:: Input material

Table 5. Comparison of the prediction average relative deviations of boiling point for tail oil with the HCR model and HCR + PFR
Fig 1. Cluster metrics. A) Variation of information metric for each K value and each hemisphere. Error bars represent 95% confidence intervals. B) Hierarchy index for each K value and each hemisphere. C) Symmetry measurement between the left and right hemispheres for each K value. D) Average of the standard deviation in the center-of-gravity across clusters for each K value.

::::
:: Input material

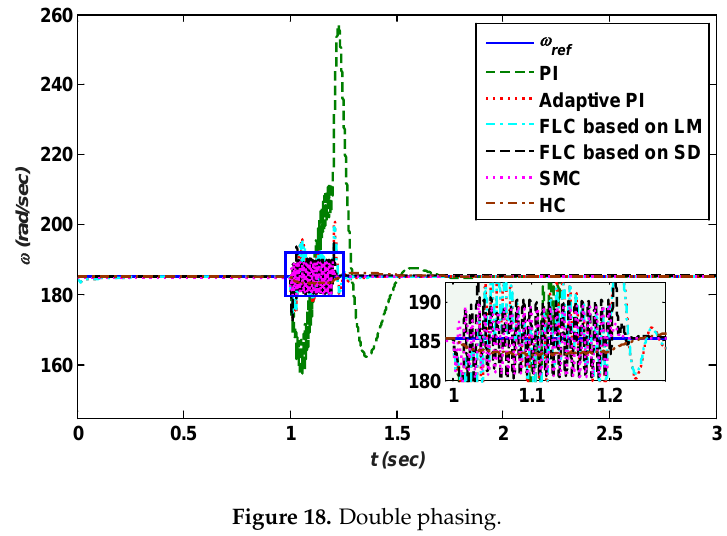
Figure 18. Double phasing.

::::
:: Input material

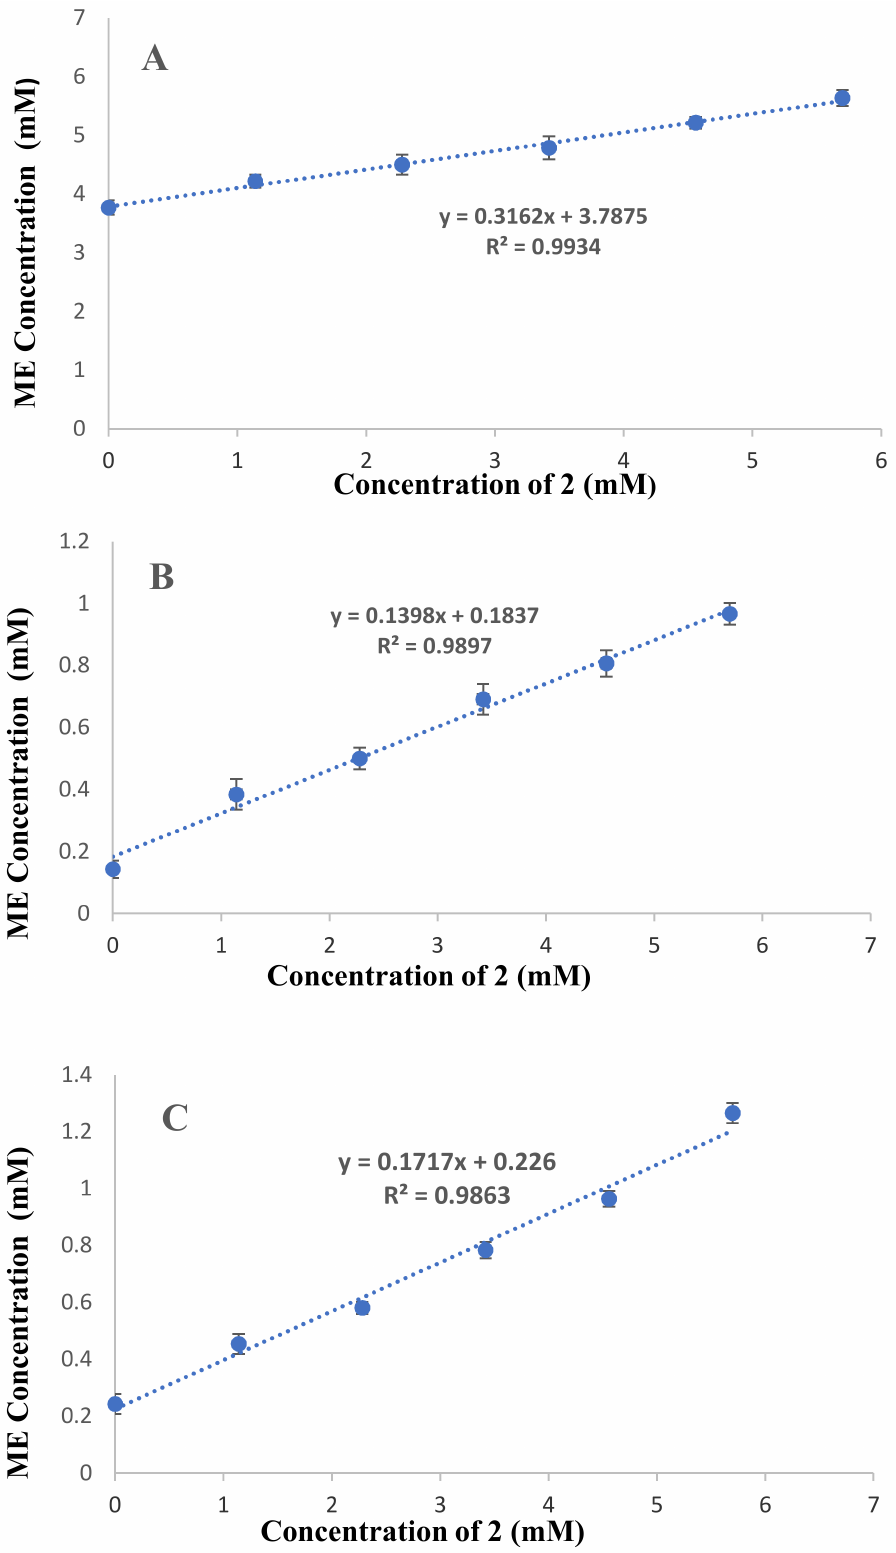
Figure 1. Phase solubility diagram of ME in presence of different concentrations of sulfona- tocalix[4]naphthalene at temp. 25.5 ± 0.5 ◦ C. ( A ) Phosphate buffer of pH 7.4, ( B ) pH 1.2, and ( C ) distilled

::::

▶ Exercise prompt: Begin at the line above that has "Table 5. Comparison" and stop after the line that has "Fig 1. Cluster", copying each line exactly and adding nothing else.

▶ Response to this task:
Table 5. Comparison of the prediction average relative deviations of boiling point for tail oil with the HCR model and HCR + PFR
Fig 1. Cluster metrics. A) Variation of information metric for each K value and each hemisphere. Error bars represent 95% confidence intervals. B) Hierarchy index for each K value and each hemisphere. C) Symmetry measurement between the left and right hemispheres for each K value. D) Average of the standard deviation in the center-of-gravity across clusters for each K value.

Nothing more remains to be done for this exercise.